Es curioso que me encontrara con estas imágenes en los mismos días en que vi la exposición de José Duarte, con su mirada desolada y ausente, difícil encontrar dos expresiones culturales más distantes. Miro de nuevo la instantánea (¿no tiene gracia lo de instantánea?) del tupper time y se me ocurre que la cultura es crear y compartir (ya sé que alguien lo ha dicho antes). Crear es lo que nos hace distintos a una polea o un alternador (¿qué hace un alternador?), y compartir lo que permite que nos reconozcamos unos a otros, que nos sintamos apreciados. En definitiva lo que nos hace humanos, lo que todos los analistas que se dedican a eso (y la experiencia de cualquiera) dicen que puede hacernos felices. En algún sentido, no se puede ser feliz sin ser culto.

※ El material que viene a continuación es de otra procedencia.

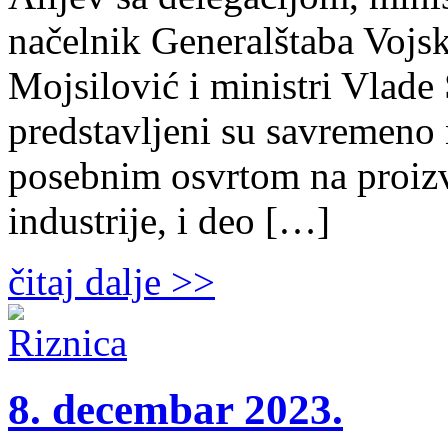
načelnik Generalštaba Vojsk
Mojsilović i ministri Vlade
predstavljeni su savremeno 
posebnim osvrtom na proi
industrije, i deo […]
čitaj dalje >>
8. decembar 2023.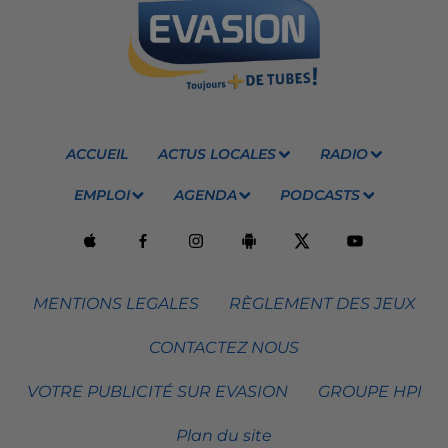
ACCUEIL
ACTUS LOCALES
RADIO
EMPLOI
AGENDA
PODCASTS
MENTIONS LEGALES
RÈGLEMENT DES JEUX
CONTACTEZ NOUS
VOTRE PUBLICITÉ SUR EVASION
GROUPE HPI
Plan du site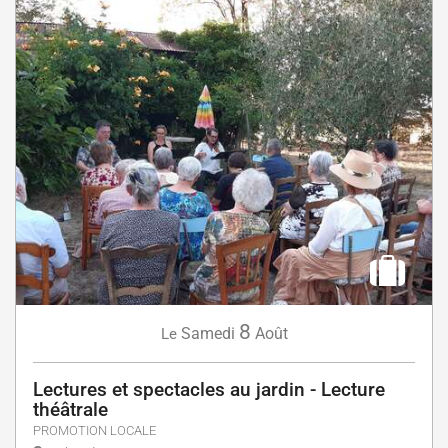
8
Samedi
Août
Le
Lectures et spectacles au jardin - Lecture
théâtrale
PROMOTION LOCALE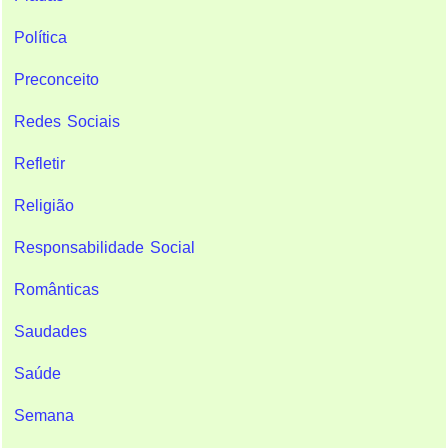
Política
Preconceito
Redes Sociais
Refletir
Religião
Responsabilidade Social
Românticas
Saudades
Saúde
Semana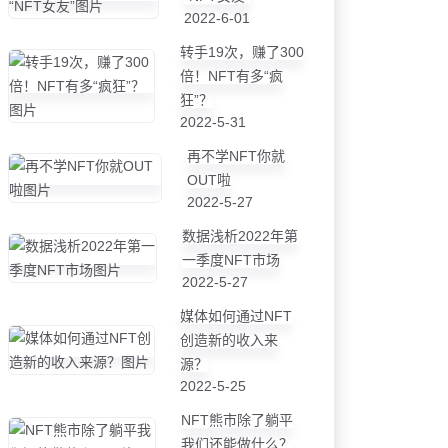
2022-6-01
转手19次，赚了300
倍！NFT有多“疯
狂”？
2022-5-31
再不学NFT你就
OUT啦
2022-5-27
数据浅析2022年第
一季度NFT市场
2022-5-27
媒体如何通过NFT
创造新的收入来
源？
2022-5-25
NFT熊市除了躺平
我们还能做什么？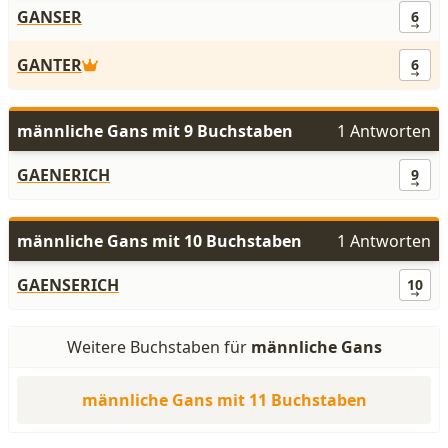
GANSER
6
GANTER
6
männliche Gans mit 9 Buchstaben
1 Antworten
GAENERICH
9
männliche Gans mit 10 Buchstaben
1 Antworten
GAENSERICH
10
Weitere Buchstaben für
männliche Gans
männliche Gans mit 11 Buchstaben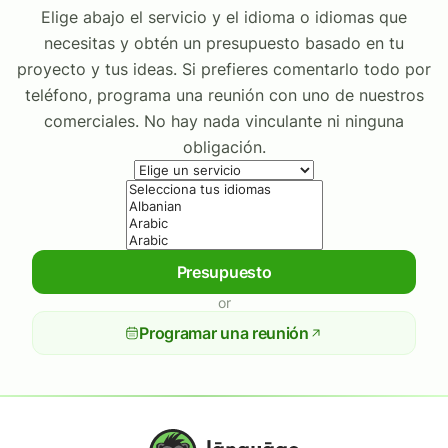
Elige abajo el servicio y el idioma o idiomas que
necesitas y obtén un presupuesto basado en tu
proyecto y tus ideas. Si prefieres comentarlo todo por
teléfono, programa una reunión con uno de nuestros
comerciales. No hay nada vinculante ni ninguna
obligación.
Presupuesto
or
Programar una reunión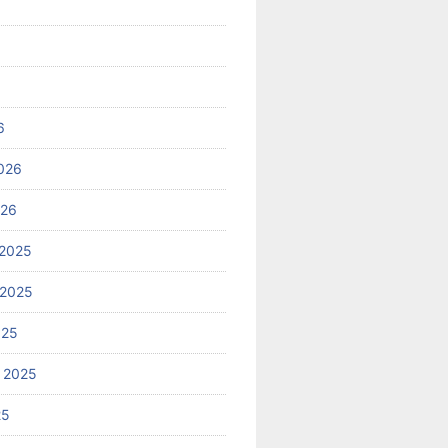
6
026
026
2025
 2025
025
 2025
25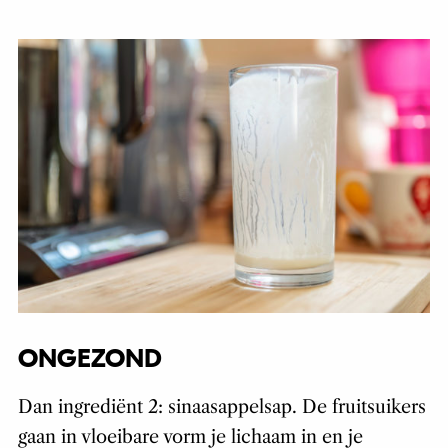
ONGEZOND
Dan ingrediënt 2: sinaasappelsap. De fruitsuikers
gaan in vloeibare vorm je lichaam in en je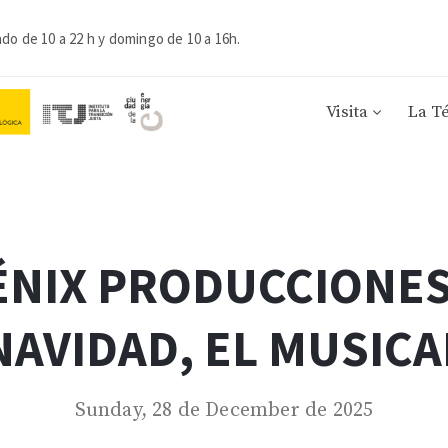
ado de 10 a 22 h y domingo de 10 a 16h.
Visita
La T
ÉNIX PRODUCCIONES
NAVIDAD, EL MUSICA
Sunday, 28 de December de 2025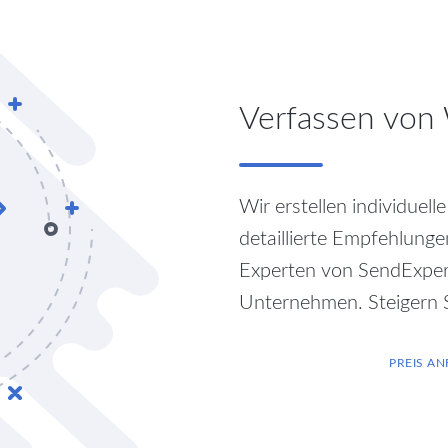
Verfassen von
Wir erstellen individuell
detaillierte Empfehlun
Experten von SendExpert 
Unternehmen. Steigern S
PREIS A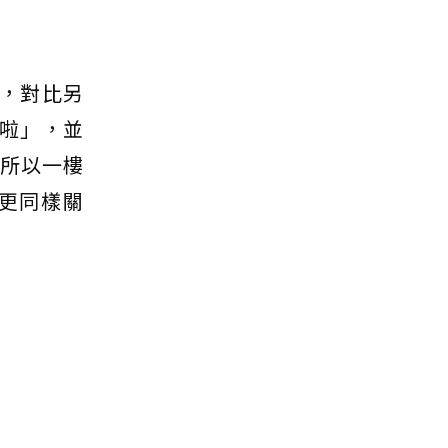
」，對比另
樓啦」，並
 所以一樓
更同樣關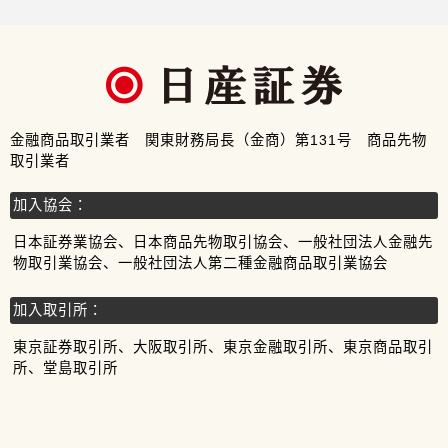
金融商品取引業者 関東財務局長（金商）第131号 商品先物
取引業者
加入協会：
日本証券業協会、日本商品先物取引協会、一般社団法人金融先
物取引業協会、一般社団法人第二種金融商品取引業協会
加入取引所：
東京証券取引所、大阪取引所、東京金融取引所、東京商品取引
所、堂島取引所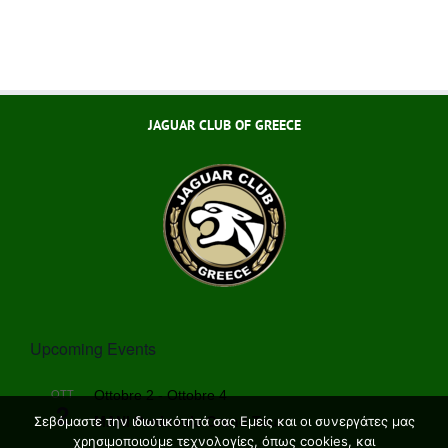
JAGUAR CLUB OF GREECE
Upcoming Events
OTT
Ottobre 2
-
Ottobre 4
2
MANI Peninsula Grand Tour
Σεβόμαστε την ιδιωτικότητά σας Εμείς και οι συνεργάτες μας
χρησιμοποιούμε τεχνολογίες, όπως cookies, και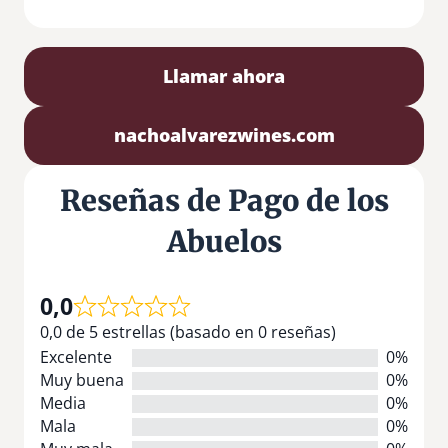
Llamar ahora
nachoalvarezwines.com
Reseñas de Pago de los
Abuelos
0,0
0,0 de 5 estrellas (basado en 0 reseñas)
Excelente
0%
Muy buena
0%
Media
0%
Mala
0%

Y quizás no sea esto lo que se suele contar de la cultura. Es frecuente que aparezca como un lujo, una excentricidad más o menos prestigiosa, cuando no un refugio para inadaptados u holgazanes. Tampoco es extraño el discurso agorero, pesimista, que convierte la cultura en una suma de agravios, un espacio agrio en el que lamerse las heridas. Si consiguiéramos restituir a la creación cultural su carácter radicalmente humano, el lugar en el que podemos ser más nosotros que ningún otro, en el que nunca se es “trabajador por cuenta ajena” ni “fuerza de trabajo” podríamos ganar este tiempo que algunos poderosos han decidido que sea tupper time para la mayoría. Porque, además, pocas cosas hay más revolucionarias que divertirse.